[Instructions to follow] Pictures aside, restate the records below exactly as written.

Extracted page text data:
_ _ _ _ _ _ _

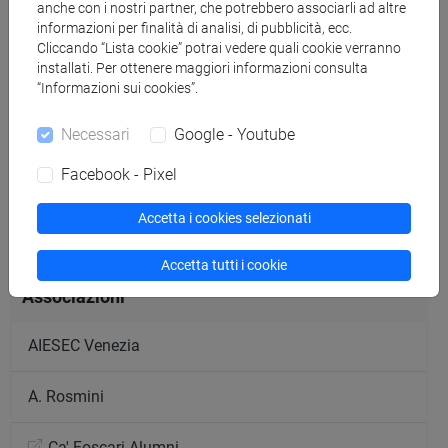
Svolgere l'iniziativa: anticipo spese
anche con i nostri partner, che potrebbero associarli ad altre
informazioni per finalità di analisi, di pubblicità, ecc.
Cliccando “Lista cookie” potrai vedere quali cookie verranno
installati. Per ottenere maggiori informazioni consulta
Richiedere e incassare il rimborso
“Informazioni sui cookies”.
Necessari
Google - Youtube
Alcune spese nel dettaglio
Facebook - Pixel
Accetta i cookies selezionati
Attività formative autogestite
Accetta tutti i cookie
Associazioni
AIESEC Venezia
A. Rosmini
Ca' Foscari Alumni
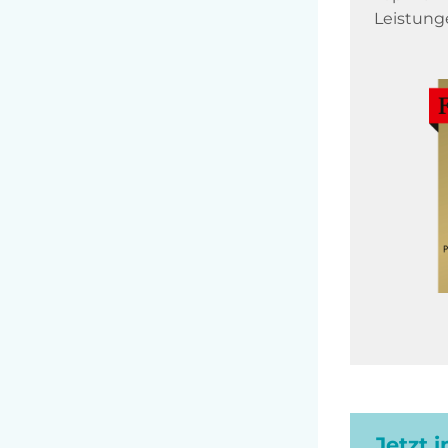
Leistung
Jetzt 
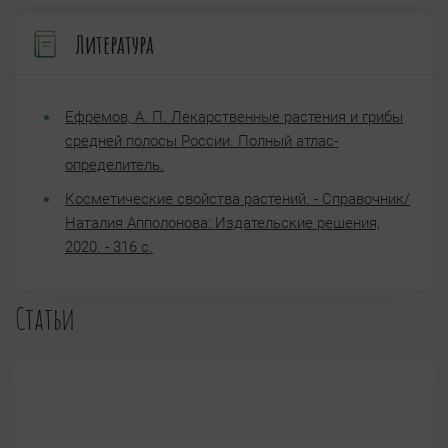
Литература
Ефремов, А. П. Лекарственные растения и грибы
средней полосы России. Полный атлас-
определитель.
Косметические свойства растений. - Справочник/
Наталия Апполонова: Издательские решения,
2020. - 316 с.
Статьи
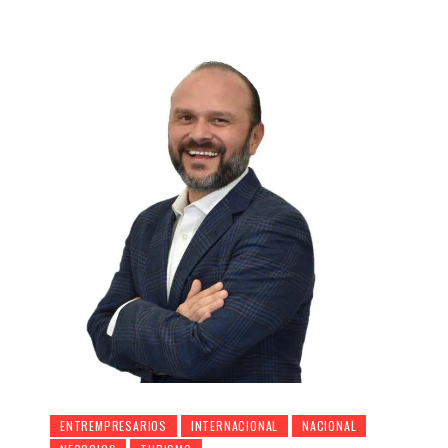
ENTREMPRESARIOS
INTERNACIONAL
NACIONAL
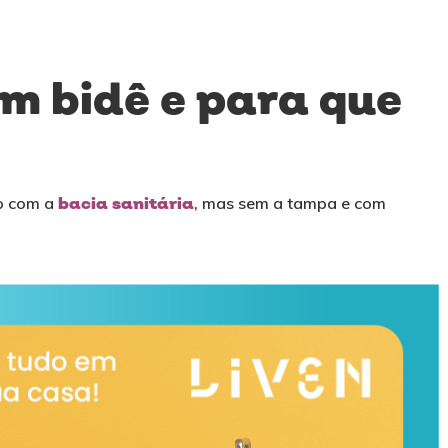
um bidê e para que
o com a
bacia sanitária
, mas sem a tampa e com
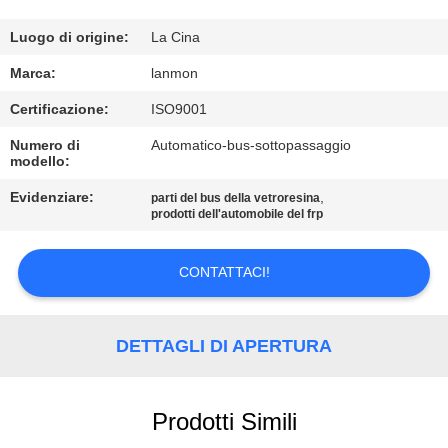
CONTROLLO
DI
Luogo di origine:
La Cina
QUALITÀ
Marca:
lanmon
Certificazione:
ISO9001
CONTATTICI
Numero di
Automatico-bus-sottopassaggio
modello:
NOTIZIE
Evidenziare:
,
parti del bus della vetroresina
prodotti dell'automobile del frp
MAPPA
CONTATTACI!
DEL
SITO
DETTAGLI DI APERTURA
PRIVACY
Prodotti Simili
POLICY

_ _ _ _ _ _ _

[Solution below]
Svolgere l'iniziativa: anticipo spese
anche con i nostri partner, che potrebbero associarli ad altre
informazioni per finalità di analisi, di pubblicità, ecc.
Cliccando “Lista cookie” potrai vedere quali cookie verranno
installati. Per ottenere maggiori informazioni consulta
Richiedere e incassare il rimborso
“Informazioni sui cookies”.
Necessari
Google - Youtube
Alcune spese nel dettaglio
Facebook - Pixel
Accetta i cookies selezionati
Attività formative autogestite
Accetta tutti i cookie
Associazioni
AIESEC Venezia
A. Rosmini
Ca' Foscari Alumni
Leistung
Jetzt 
Литература
Ефремов, А. П. Лекарственные растения и грибы
средней полосы России. Полный атлас-
определитель.
Косметические свойства растений. - Справочник/
Наталия Апполонова: Издательские решения,
2020. - 316 с.
Статьи
ENTREMPRESARIOS
INTERNACIONAL
NACIONAL
um bidê e para que
o com a
bacia sanitária
, mas sem a tampa e com
CONTROLLO
DI
Luogo di origine:
La Cina
QUALITÀ
Marca:
lanmon
Certificazione:
ISO9001
CONTATTICI
Numero di
Automatico-bus-sottopassaggio
modello:
NOTIZIE
Evidenziare:
,
parti del bus della vetroresina
prodotti dell'automobile del frp
MAPPA
CONTATTACI!
DEL
SITO
DETTAGLI DI APERTURA
PRIVACY
Prodotti Simili
POLICY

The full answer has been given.